DJiT - edjing (4.3) (plus others)
Algoriddim - djay 2 (4.1)
Smule - Magic Piano (4.1), Smule Sing! (4.1) and others
Starmaker - The Voice (4.0)

It is definitely possible to create successful high-performance audio apps on Android today, and @jules and team have done an excellent job in adding Android support to JUCE.

That said, developing high-performance audio apps for Android has its challenges, as many have mentioned in this thread. The main one is handling differences in device audio performance (aka fragmentation).

It was for this reason that the Pro Audio feature flag was added to Android Marshmallow (6.0) onwards.
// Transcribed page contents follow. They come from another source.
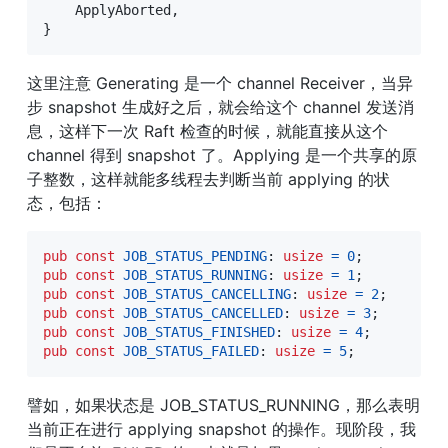
ApplyAborted
,
}
这里注意 Generating 是一个 channel Receiver，当异
步 snapshot 生成好之后，就会给这个 channel 发送消
息，这样下一次 Raft 检查的时候，就能直接从这个 
channel 得到 snapshot 了。Applying 是一个共享的原
子整数，这样就能多线程去判断当前 applying 的状
态，包括：
pub
const
JOB_STATUS_PENDING
:
usize
=
0
;
pub
const
JOB_STATUS_RUNNING
:
usize
=
1
;
pub
const
JOB_STATUS_CANCELLING
:
usize
=
2
;
pub
const
JOB_STATUS_CANCELLED
:
usize
=
3
;
pub
const
JOB_STATUS_FINISHED
:
usize
=
4
;
pub
const
JOB_STATUS_FAILED
:
usize
=
5
;
譬如，如果状态是 JOB_STATUS_RUNNING，那么表明
当前正在进行 applying snapshot 的操作。现阶段，我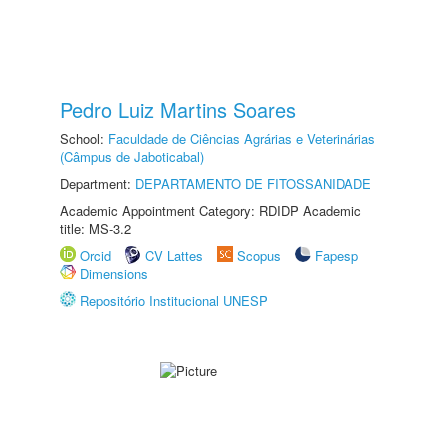
Pedro Luiz Martins Soares
School:
Faculdade de Ciências Agrárias e Veterinárias
(Câmpus de Jaboticabal)
Department:
DEPARTAMENTO DE FITOSSANIDADE
Academic Appointment Category: RDIDP Academic
title: MS-3.2
Orcid
CV Lattes
Scopus
Fapesp
Dimensions
Repositório Institucional UNESP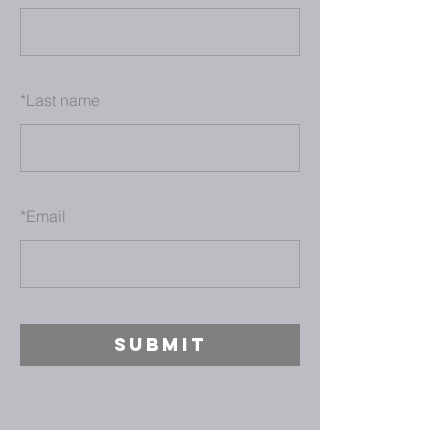
*
Last name
*
Email
SUBMIT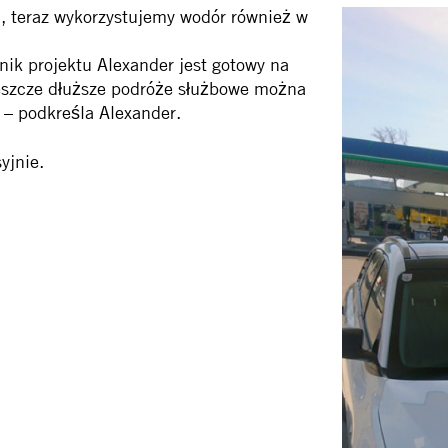
, teraz wykorzystujemy wodór również w
nik projektu Alexander jest gotowy na
 jeszcze dłuższe podróże służbowe można
 – podkreśla Alexander.
yjnie.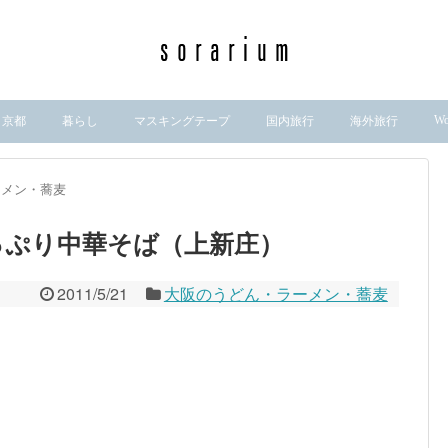
Wo
京都
暮らし
マスキングテープ
国内旅行
海外旅行
ーメン・蕎麦
っぷり中華そば（上新庄）
2011/5/21
大阪のうどん・ラーメン・蕎麦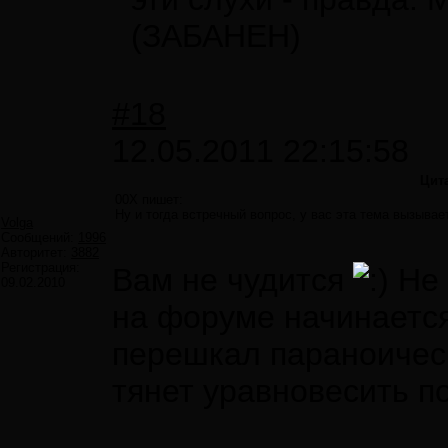
(ЗАБАНЕН)
#18
12.05.2011 22:15:58
Цит
00X пишет:
Ну и тогда встречный вопрос, у вас эта тема вызыва
Volga
Сообщений:
1996
Авторитет:
3882
Регистрация:
Вам не чудится
Не 
09.02.2010
на форуме начинается
перешкал параноичес
тянет уравновесить п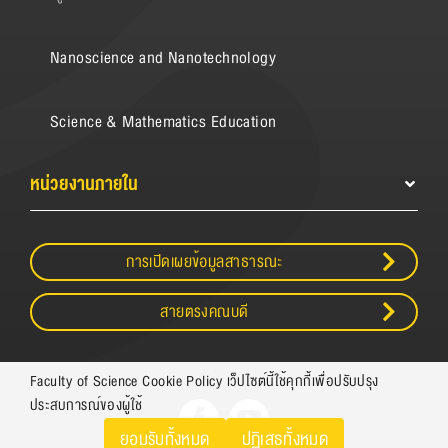
Nanoscience and Nanotechnology
Science & Mathematics Education
หน่วยงานภายใน
การเปิดเผยข้อมูลสาธารณะ
สายตรงคณบดี
Faculty of Science Cookie Policy เว็ปไซต์นี้ใช้คุกกี้เพื่อปรับปรุง
ประสบการณ์ของผู้ใช้
ยอมรับทั้งหมด
ปฏิเสธทั้งหมด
Android devices which report this flag are claiming that their round-trip (aka input to output) audio latency is <20ms (full spec here).

If you need <20ms audio latency, just limit your app distribution to only these devices.

How many devices have this Pro Audio flag? I published a list here. To obtain an up to date list upload a blank app to Google Play with the following line in your AndroidManifest.xml:

<uses-feature android:required="true" android:name="" />

@matkatmusic mentioned some concerns about copy protection. A solution here is to use App Licensing. This doesn’t prevent users from illegally copying your app, but it does prevent them from using it unless they have actually paid.

As for other techniques for performance optimisations, many of these should be taken care of by JUCE, however, if you are looking to develop directly using the Android APIs then it’s worth checking out the following resources:

Best Practices for Android Audio (Google I/O 2017 talk) - Great musical performance from Parisi at about 32mins
Android Audio Developer Guides

Code samples

Incidentally, I will be speaking at this year’s Audio Developer Conference in London so if you have questions or would like to discuss your development challenges in person please come along.


@Don_Turner, thanks for the detailed update. What devices would you recommend to test and develop Android audio apps with? I’m particularly looking for tablets. I’ve seen the Nvidia Shield K1 recommended before (I think it was one of you guys at the ADC last year).


Yes, the Shield K1 is a good one. Also Pixel, Pixel XL, Nexus 6P, Nexus 5X and Nexus 9. All conform to the Pro Audio standard.


Resurrecting this thread to see if we are anywhere closer?